▶ **WHAT IS EXPECTED**
Rename "bbox" to "bounding box" in the listing from its first line up to and including the line containing "text The Canadian". Reproduce only those lines, with everything else unchanged.

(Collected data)
= = = = = = =
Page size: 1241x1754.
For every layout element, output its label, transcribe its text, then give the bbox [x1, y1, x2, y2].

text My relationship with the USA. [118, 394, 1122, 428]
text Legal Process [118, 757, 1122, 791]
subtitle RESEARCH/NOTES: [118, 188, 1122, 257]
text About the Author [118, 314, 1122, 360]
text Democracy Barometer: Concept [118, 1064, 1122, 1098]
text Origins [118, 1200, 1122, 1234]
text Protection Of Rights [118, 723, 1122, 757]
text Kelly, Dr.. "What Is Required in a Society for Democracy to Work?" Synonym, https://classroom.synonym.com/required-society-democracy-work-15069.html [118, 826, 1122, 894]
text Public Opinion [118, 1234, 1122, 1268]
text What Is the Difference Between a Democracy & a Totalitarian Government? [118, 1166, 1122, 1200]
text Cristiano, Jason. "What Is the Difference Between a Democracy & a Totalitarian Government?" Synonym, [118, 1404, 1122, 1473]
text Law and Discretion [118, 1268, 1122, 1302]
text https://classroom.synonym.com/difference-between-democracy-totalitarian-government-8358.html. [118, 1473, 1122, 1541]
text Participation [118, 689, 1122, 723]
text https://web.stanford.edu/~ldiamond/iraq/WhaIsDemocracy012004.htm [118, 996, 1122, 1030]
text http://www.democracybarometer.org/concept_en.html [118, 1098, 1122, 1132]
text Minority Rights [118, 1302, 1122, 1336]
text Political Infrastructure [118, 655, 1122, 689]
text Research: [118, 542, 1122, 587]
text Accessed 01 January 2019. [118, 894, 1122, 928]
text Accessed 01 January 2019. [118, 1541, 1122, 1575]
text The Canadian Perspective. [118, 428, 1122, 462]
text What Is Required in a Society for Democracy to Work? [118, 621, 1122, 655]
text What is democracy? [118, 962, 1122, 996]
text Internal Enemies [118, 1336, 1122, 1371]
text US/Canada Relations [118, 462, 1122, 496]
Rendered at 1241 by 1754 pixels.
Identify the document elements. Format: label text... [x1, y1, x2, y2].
= = = = = = =
▶ **SOLUTION TO THIS PROBLEM**
Page size: 1241x1754.
For every layout element, output its label, transcribe its text, then give the bounding box [x1, y1, x2, y2].

text My relationship with the USA. [118, 394, 1122, 428]
text Legal Process [118, 757, 1122, 791]
subtitle RESEARCH/NOTES: [118, 188, 1122, 257]
text About the Author [118, 314, 1122, 360]
text Democracy Barometer: Concept [118, 1064, 1122, 1098]
text Origins [118, 1200, 1122, 1234]
text Protection Of Rights [118, 723, 1122, 757]
text Kelly, Dr.. "What Is Required in a Society for Democracy to Work?" Synonym, https://classroom.synonym.com/required-society-democracy-work-15069.html [118, 826, 1122, 894]
text Public Opinion [118, 1234, 1122, 1268]
text What Is the Difference Between a Democracy & a Totalitarian Government? [118, 1166, 1122, 1200]
text Cristiano, Jason. "What Is the Difference Between a Democracy & a Totalitarian Government?" Synonym, [118, 1404, 1122, 1473]
text Law and Discretion [118, 1268, 1122, 1302]
text https://classroom.synonym.com/difference-between-democracy-totalitarian-government-8358.html. [118, 1473, 1122, 1541]
text Participation [118, 689, 1122, 723]
text https://web.stanford.edu/~ldiamond/iraq/WhaIsDemocracy012004.htm [118, 996, 1122, 1030]
text http://www.democracybarometer.org/concept_en.html [118, 1098, 1122, 1132]
text Minority Rights [118, 1302, 1122, 1336]
text Political Infrastructure [118, 655, 1122, 689]
text Research: [118, 542, 1122, 587]
text Accessed 01 January 2019. [118, 894, 1122, 928]
text Accessed 01 January 2019. [118, 1541, 1122, 1575]
text The Canadian Perspective. [118, 428, 1122, 462]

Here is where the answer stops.